#### WHAT YOU SHOULD DO:
Check which lines in the records hold "object" and report how many there are, with no other text.

#### MATERIALS PROVIDED:
================

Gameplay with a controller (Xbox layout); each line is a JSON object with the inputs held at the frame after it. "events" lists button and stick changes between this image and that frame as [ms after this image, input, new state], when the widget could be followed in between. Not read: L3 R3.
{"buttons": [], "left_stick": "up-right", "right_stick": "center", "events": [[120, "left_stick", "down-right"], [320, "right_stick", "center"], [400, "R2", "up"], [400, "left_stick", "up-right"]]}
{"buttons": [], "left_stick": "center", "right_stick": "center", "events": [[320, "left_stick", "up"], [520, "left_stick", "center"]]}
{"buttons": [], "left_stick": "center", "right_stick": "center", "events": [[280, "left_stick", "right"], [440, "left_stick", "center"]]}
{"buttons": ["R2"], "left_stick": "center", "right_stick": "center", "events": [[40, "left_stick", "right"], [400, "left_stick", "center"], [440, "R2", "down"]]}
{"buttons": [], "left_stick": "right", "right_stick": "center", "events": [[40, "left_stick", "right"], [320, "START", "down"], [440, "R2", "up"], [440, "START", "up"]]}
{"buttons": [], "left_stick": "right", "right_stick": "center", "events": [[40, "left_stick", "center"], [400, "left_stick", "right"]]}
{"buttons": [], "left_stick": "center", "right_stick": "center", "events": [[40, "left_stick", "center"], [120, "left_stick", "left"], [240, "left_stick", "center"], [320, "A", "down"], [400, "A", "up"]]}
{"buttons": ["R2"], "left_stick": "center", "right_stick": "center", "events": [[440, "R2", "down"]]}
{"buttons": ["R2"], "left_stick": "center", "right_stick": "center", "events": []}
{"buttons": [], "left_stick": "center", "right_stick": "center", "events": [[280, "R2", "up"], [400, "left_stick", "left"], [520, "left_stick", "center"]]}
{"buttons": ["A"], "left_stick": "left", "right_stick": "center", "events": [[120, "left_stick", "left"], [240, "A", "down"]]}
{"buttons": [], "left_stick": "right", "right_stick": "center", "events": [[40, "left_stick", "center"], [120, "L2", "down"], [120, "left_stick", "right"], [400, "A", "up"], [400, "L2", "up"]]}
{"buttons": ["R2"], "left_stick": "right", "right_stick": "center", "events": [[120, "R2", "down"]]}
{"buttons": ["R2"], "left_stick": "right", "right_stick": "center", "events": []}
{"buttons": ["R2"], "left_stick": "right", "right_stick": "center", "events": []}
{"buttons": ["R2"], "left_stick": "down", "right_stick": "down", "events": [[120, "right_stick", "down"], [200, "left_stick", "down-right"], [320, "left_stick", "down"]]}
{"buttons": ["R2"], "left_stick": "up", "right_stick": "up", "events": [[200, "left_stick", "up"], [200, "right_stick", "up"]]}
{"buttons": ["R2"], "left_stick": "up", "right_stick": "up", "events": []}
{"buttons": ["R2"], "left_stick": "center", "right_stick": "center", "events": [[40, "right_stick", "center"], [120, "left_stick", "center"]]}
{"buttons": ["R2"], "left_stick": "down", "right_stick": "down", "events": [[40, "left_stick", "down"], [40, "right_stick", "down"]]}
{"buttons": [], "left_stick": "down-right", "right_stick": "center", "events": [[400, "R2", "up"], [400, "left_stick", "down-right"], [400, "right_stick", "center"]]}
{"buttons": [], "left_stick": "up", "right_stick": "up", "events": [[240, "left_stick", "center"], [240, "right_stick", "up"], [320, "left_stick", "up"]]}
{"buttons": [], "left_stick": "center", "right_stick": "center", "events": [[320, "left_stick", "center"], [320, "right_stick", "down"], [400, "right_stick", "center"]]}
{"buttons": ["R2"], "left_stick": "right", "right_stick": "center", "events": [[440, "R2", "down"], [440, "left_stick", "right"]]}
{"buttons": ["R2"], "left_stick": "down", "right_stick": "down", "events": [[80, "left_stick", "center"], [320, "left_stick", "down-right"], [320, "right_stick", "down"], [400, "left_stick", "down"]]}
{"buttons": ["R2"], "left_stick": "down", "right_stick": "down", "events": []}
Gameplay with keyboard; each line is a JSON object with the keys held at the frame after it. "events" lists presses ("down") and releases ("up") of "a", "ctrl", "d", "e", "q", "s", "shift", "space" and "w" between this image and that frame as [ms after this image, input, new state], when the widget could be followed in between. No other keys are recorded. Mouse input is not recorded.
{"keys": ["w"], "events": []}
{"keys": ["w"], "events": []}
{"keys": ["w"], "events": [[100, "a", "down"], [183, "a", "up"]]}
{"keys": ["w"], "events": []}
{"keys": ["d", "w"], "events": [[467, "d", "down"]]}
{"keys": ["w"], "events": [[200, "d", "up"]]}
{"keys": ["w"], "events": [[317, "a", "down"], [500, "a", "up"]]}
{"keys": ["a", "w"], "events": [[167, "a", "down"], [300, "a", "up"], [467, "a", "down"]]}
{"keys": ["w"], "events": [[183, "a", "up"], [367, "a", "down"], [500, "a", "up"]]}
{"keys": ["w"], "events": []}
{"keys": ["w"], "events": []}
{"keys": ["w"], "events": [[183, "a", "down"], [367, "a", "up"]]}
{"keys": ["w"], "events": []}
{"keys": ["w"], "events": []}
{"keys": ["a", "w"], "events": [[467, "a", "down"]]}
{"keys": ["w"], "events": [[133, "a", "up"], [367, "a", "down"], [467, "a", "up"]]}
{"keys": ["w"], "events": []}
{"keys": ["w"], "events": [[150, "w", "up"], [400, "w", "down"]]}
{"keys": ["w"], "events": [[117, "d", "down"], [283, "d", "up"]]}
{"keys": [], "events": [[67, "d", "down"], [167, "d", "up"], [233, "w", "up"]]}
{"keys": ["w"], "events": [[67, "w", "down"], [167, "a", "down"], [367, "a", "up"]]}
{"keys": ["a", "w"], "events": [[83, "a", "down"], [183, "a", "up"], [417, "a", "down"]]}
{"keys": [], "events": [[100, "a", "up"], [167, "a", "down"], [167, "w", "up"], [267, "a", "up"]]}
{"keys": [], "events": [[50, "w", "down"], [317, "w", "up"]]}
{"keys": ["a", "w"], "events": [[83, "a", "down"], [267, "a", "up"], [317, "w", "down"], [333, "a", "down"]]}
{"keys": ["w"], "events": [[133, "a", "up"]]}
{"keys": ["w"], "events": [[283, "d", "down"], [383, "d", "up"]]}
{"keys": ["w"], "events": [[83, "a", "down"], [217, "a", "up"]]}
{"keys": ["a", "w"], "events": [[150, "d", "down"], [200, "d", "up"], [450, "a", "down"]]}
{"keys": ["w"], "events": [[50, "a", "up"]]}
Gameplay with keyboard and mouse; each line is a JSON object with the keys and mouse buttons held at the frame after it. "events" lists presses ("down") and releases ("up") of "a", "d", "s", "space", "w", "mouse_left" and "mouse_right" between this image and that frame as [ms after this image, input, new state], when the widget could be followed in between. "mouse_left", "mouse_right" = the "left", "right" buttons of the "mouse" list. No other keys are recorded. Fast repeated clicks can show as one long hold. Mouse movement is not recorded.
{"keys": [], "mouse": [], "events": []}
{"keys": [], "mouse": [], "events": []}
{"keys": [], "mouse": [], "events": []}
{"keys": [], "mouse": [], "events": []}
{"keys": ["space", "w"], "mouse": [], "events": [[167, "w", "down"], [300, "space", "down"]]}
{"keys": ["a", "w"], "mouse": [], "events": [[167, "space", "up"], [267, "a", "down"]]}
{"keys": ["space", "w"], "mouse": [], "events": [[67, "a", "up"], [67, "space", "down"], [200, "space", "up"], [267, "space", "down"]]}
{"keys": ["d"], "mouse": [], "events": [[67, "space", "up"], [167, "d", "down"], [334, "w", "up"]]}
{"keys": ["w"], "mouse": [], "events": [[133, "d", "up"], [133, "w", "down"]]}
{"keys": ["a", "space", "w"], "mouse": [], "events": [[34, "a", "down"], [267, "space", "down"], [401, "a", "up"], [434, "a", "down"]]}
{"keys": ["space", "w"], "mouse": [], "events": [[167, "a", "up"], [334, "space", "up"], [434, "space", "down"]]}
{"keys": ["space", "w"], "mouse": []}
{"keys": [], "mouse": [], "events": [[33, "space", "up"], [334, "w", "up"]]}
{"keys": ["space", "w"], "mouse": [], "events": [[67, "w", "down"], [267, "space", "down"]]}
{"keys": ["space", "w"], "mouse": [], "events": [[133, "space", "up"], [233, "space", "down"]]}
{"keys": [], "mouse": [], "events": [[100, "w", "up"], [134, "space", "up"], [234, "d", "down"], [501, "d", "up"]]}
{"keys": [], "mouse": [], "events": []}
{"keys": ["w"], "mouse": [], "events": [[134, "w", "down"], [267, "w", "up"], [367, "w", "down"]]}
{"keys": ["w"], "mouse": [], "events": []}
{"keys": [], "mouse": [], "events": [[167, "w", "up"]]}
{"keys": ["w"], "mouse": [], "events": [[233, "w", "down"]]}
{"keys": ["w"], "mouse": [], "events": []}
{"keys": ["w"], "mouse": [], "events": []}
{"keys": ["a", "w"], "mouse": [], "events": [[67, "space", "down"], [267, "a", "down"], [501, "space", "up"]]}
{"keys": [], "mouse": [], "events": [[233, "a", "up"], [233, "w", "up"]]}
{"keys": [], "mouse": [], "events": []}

================

#### RESPONSE AREA:
3